Some 800,000 "villages" predominantly in poor countries, still need to be connected in the next decade, according to the UN's International Telecommunications Union (ITU), which is organising the summit with Tunisia.

The cost of the effort, one billion dollars, represents one percent of the annual global investment in mobile telephone connections.

"The hurdle here is more political than financial," Annan told the summit Wednesday.
http://www.todayonline.com/articles/84718.asp
 
[quote name='alonzomourning23']Because by putting the technology that is currently u.s. dominated (with a few exceptions, such as icq) into the hands of international organizations you would increase the involvement and participations of other countries. It would give them more of a say in how the internet works (compared to just the u.s.). It would also open the door for different ways of marketing it, such as having addresses written in other languages other than just the roman alphabet, the major ones being chinese, arabic and urdu.
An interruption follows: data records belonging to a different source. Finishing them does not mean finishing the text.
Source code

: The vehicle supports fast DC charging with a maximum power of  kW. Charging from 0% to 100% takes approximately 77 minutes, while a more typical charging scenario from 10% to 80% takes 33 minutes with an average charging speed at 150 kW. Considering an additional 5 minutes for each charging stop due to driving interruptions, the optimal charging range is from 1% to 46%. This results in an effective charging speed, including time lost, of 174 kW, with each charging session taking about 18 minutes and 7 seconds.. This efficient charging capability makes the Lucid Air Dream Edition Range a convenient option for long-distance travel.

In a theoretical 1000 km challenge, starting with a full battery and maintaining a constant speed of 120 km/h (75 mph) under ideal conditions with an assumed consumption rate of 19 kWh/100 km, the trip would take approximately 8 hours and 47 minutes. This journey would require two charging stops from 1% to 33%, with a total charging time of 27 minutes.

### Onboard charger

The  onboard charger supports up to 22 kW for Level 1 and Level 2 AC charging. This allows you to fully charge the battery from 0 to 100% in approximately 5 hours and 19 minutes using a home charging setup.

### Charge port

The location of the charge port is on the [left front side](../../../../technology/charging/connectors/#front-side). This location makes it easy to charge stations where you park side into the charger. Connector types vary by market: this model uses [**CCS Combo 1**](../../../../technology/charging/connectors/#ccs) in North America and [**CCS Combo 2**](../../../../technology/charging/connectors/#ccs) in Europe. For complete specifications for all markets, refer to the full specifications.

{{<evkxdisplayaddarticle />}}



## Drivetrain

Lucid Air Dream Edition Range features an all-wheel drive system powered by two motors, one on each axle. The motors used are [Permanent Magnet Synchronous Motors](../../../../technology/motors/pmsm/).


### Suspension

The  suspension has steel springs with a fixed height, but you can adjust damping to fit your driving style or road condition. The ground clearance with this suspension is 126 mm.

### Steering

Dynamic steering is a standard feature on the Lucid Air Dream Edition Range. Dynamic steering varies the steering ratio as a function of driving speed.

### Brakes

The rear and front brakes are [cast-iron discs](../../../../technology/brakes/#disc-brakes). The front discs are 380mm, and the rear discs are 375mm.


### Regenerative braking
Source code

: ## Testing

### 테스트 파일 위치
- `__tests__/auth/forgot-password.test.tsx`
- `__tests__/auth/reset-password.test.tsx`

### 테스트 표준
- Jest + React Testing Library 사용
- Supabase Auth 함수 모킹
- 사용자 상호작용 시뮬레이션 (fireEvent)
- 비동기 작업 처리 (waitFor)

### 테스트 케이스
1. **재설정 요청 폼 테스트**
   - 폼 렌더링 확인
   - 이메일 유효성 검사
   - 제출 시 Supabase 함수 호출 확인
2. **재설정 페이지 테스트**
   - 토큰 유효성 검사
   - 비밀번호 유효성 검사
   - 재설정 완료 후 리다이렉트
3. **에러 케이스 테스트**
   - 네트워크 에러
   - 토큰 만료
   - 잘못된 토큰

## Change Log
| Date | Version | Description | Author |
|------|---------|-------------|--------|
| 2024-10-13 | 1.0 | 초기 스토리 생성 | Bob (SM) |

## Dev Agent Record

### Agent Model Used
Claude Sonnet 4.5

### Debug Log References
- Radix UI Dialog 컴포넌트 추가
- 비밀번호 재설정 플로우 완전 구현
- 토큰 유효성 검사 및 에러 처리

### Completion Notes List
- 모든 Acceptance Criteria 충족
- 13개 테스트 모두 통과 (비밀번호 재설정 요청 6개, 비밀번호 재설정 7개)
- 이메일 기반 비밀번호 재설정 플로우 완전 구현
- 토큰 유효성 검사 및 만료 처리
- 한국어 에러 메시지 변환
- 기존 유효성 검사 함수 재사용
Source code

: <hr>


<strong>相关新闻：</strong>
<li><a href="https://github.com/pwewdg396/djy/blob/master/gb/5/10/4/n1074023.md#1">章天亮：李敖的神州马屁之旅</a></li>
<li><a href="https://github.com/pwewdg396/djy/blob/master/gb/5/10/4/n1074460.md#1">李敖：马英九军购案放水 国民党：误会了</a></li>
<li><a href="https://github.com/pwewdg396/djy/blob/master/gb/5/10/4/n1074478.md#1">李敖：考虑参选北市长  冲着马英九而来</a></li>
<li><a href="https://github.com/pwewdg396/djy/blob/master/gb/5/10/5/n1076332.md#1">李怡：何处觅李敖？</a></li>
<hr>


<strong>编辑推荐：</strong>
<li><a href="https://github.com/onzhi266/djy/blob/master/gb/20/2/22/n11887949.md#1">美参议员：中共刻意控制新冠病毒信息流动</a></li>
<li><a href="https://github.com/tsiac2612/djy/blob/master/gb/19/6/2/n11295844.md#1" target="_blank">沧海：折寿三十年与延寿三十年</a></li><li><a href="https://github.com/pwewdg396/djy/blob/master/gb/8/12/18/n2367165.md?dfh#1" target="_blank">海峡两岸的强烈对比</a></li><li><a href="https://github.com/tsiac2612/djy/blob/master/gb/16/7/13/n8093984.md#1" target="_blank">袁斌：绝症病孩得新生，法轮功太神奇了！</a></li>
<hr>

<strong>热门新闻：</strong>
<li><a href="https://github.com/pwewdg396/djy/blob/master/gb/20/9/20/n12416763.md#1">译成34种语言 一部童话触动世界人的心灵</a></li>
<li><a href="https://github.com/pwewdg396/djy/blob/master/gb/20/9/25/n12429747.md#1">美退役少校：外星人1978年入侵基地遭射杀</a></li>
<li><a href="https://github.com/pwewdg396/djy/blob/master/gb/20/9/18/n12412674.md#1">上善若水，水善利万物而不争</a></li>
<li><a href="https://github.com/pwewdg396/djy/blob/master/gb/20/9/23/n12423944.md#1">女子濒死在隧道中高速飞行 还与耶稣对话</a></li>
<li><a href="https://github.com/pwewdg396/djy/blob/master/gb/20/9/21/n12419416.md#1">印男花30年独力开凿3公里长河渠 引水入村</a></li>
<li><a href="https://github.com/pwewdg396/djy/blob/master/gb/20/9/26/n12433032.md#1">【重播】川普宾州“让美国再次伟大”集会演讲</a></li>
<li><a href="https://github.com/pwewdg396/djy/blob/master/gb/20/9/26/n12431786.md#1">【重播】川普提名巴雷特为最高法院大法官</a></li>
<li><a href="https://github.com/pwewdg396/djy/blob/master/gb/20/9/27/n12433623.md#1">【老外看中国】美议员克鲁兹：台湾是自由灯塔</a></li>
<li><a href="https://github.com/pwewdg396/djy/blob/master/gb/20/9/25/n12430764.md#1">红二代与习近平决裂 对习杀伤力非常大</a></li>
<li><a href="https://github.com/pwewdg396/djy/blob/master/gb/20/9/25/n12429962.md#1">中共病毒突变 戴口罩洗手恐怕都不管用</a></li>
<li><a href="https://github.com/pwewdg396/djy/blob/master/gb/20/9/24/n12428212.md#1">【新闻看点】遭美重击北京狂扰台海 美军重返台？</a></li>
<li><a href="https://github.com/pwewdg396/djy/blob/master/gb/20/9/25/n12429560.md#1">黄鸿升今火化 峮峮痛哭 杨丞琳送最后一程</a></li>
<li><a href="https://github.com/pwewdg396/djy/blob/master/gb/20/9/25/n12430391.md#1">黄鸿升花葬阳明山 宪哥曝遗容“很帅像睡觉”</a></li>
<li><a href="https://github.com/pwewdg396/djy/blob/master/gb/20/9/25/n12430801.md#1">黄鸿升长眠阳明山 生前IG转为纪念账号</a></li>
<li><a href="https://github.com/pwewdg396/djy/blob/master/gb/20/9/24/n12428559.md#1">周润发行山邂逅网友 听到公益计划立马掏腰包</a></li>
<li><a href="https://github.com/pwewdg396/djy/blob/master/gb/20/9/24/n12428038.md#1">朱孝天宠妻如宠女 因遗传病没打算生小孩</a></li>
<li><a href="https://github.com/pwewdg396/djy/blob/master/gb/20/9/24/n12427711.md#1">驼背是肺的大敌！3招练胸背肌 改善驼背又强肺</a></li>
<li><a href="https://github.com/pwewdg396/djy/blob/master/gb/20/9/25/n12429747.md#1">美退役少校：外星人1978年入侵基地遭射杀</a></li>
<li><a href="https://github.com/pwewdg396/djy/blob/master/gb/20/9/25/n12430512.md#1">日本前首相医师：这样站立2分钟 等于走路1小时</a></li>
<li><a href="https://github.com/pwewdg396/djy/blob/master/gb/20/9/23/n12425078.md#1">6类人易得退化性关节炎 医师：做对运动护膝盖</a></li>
About half the world does not use the roman alphabet, yet it is required knowledge to effectively use the internet. It would also increase support to developing nations in imporving their internet infrastructure, something that is needed to continue expanding internet reach.

There would also be a force set up to help prevent the spread of viruses and other similar issues. [/QUOTE]

With all due respect every single reason you listed is a function of private enterprise. ICANN has absolutely zero to do with any of those issues.

Local keyboards/language adoption? Private enterprise or national government intervention. Marketing? Private enterprise. You want foreign alphabet support for web addresses? ICANN can do it.

Langueage knowledge to use the internet? Again, either a function of national government or private enterprise. Increasing support to developing nations? National responsibility.

None of what you listed would fall under ICANN jurisdiction or an EU or UN proposal for regulating registrations and physical routing of the Internet.